The government will this year sell off more state-owned assets than ever before.
At £32 billion, says chancellor George Osborne, "the sale of government assets this year will deliver the largest privatisation proceeds of all time, higher than the previous record in 1987."
The privatisations include stakes in RBS, Lloyds, UK Asset Resolution - which holds the loan books of Northern Rock and Bradford & Bingley - and Royal Mail.
In the next few months, the government will start selling off its stake in RBS, with plans to get rid of at least three-quarters of its 78% holding over the next five years. This is expected to raise £2 billion during this financial year, and £25 billion overall.
However, the plan is deeply controversial. The bank was bailed out seven years ago to the tune of £46 billion, meaning taxpayers would only get half their money back - and that's without taking into account the interest the government's paid on the money it borrowed to finance the bailout.
What the series of sell-offs do achieve is to allow the government to balance its books - but at a cost.

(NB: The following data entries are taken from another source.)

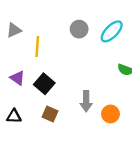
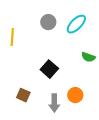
black square: (44, 84) -> (49, 69), moved
gray arrow: (86, 101) -> (54, 103), moved

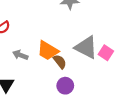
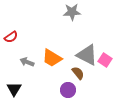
brown semicircle: (60, 62) -> (78, 73), moved

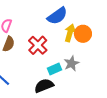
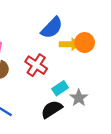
yellow arrow: (70, 33) -> (70, 44), turned 84
gray star: (72, 63) -> (79, 98), moved

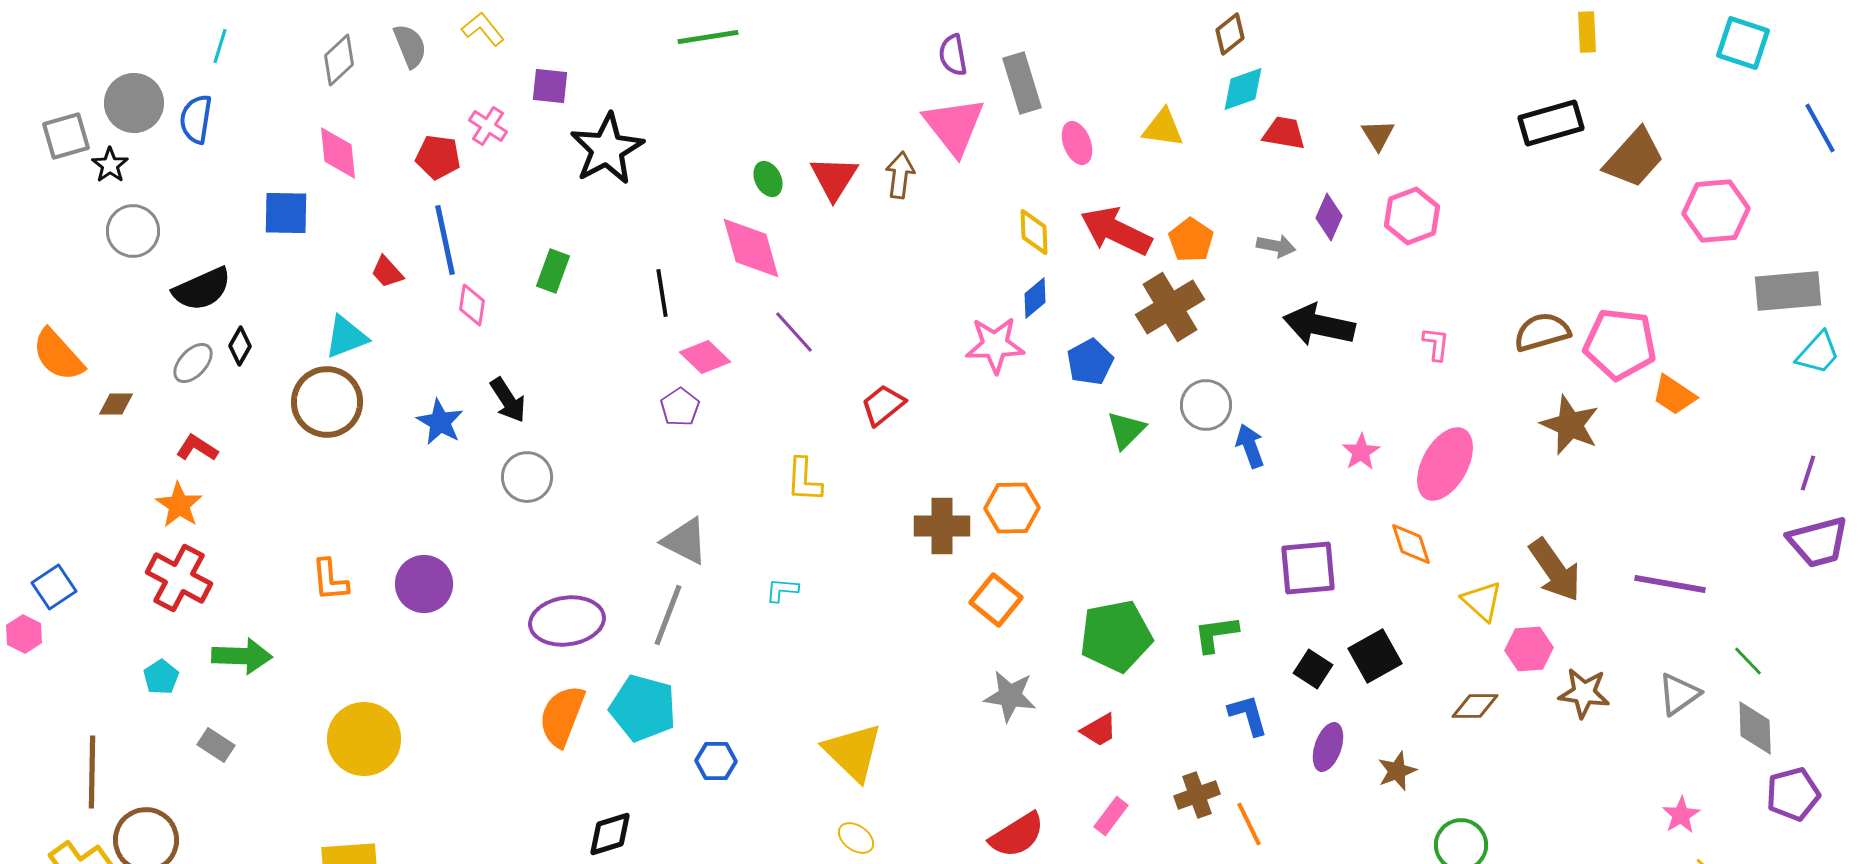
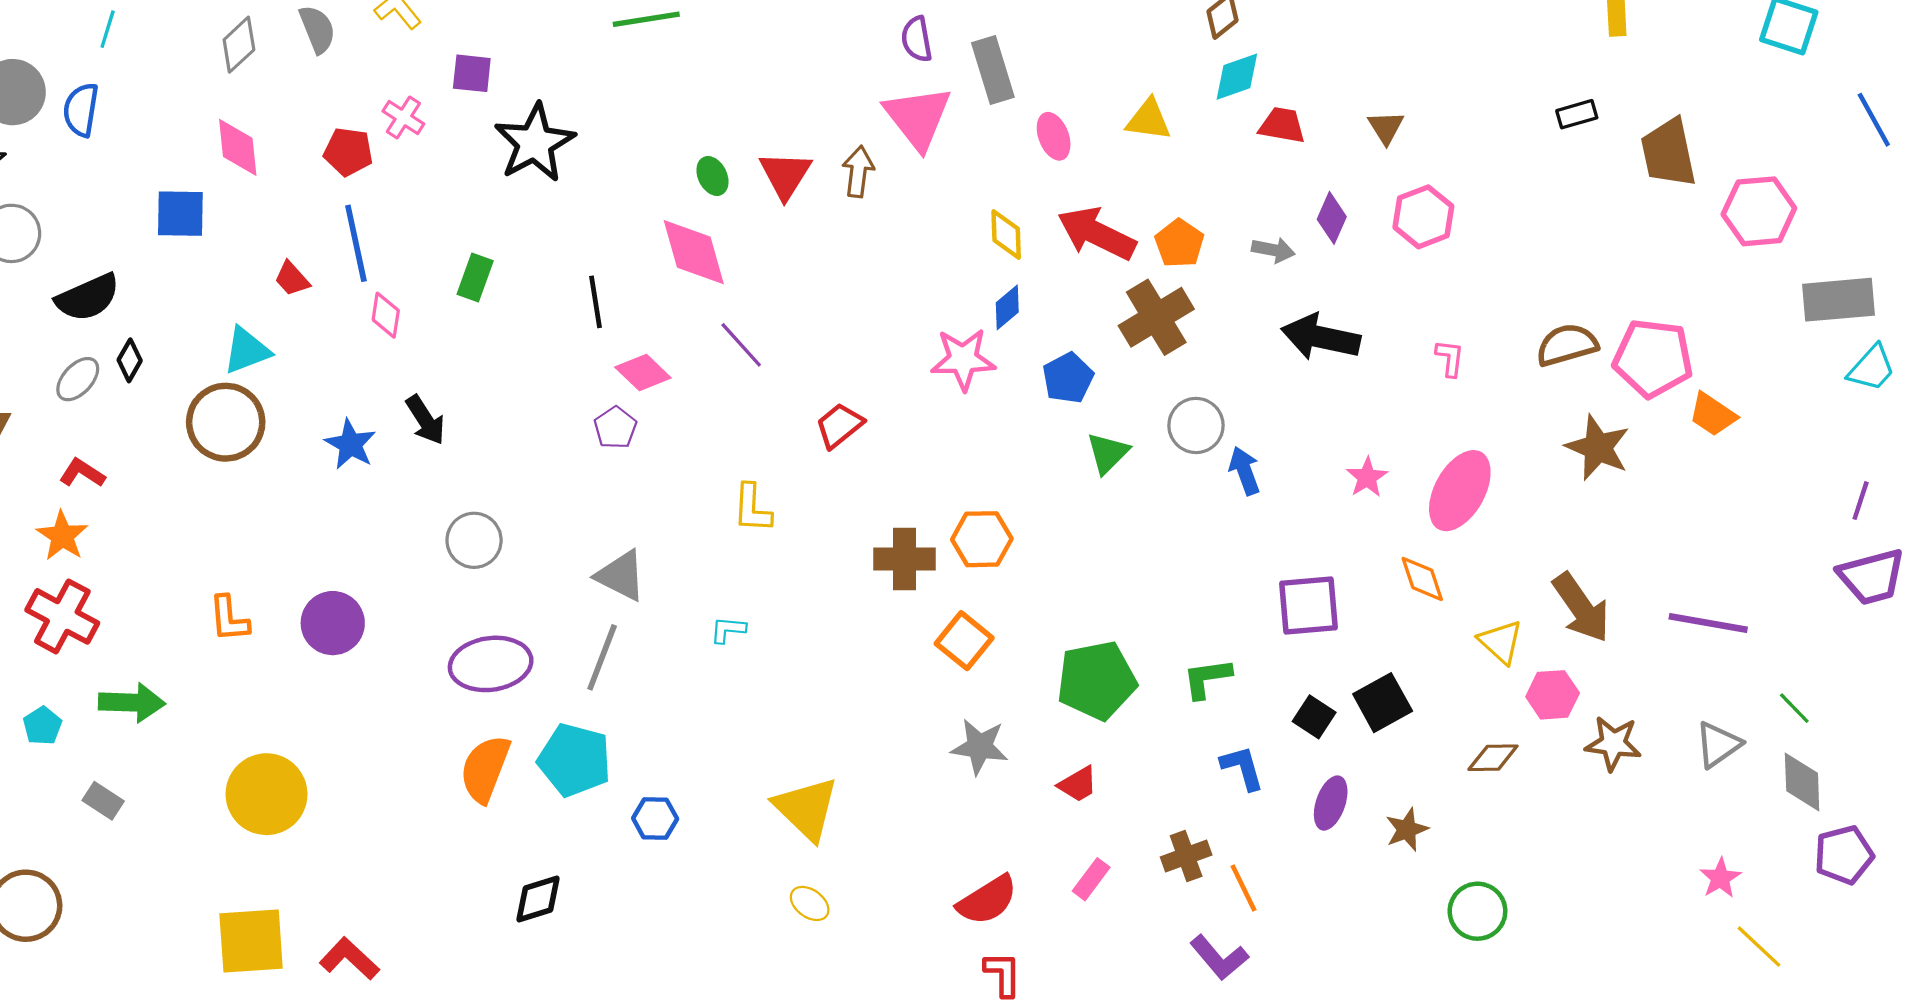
black rectangle: (1551, 123) -> (1577, 114), size x0.6
brown trapezoid: (1634, 158) -> (1668, 153), turned 126
gray circle: (527, 477) -> (474, 540), moved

It will no longer have the profits coming in.
"It is only because of these asset sales that public sector net debt is forecast to fall as a share of GDP this year."
And, says John Thanassoulis, professor of financial economics at Warwick Business School, commitments such as that made about RBS can give the impression that the government is a forced seller who has to accept whatever price is offered.
"Many might look at the UK government and think to themselves 'there's a chancellor who has said he needs to find a lot of money to deal with the deficit and he needs to find it quite urgently' and that would maybe give the impression the government is such a forced seller," he says.
"It would now be very damaging to RBS and Britain if the government were to come back without finding a buyer, and so they will be under pressure to accept low prices."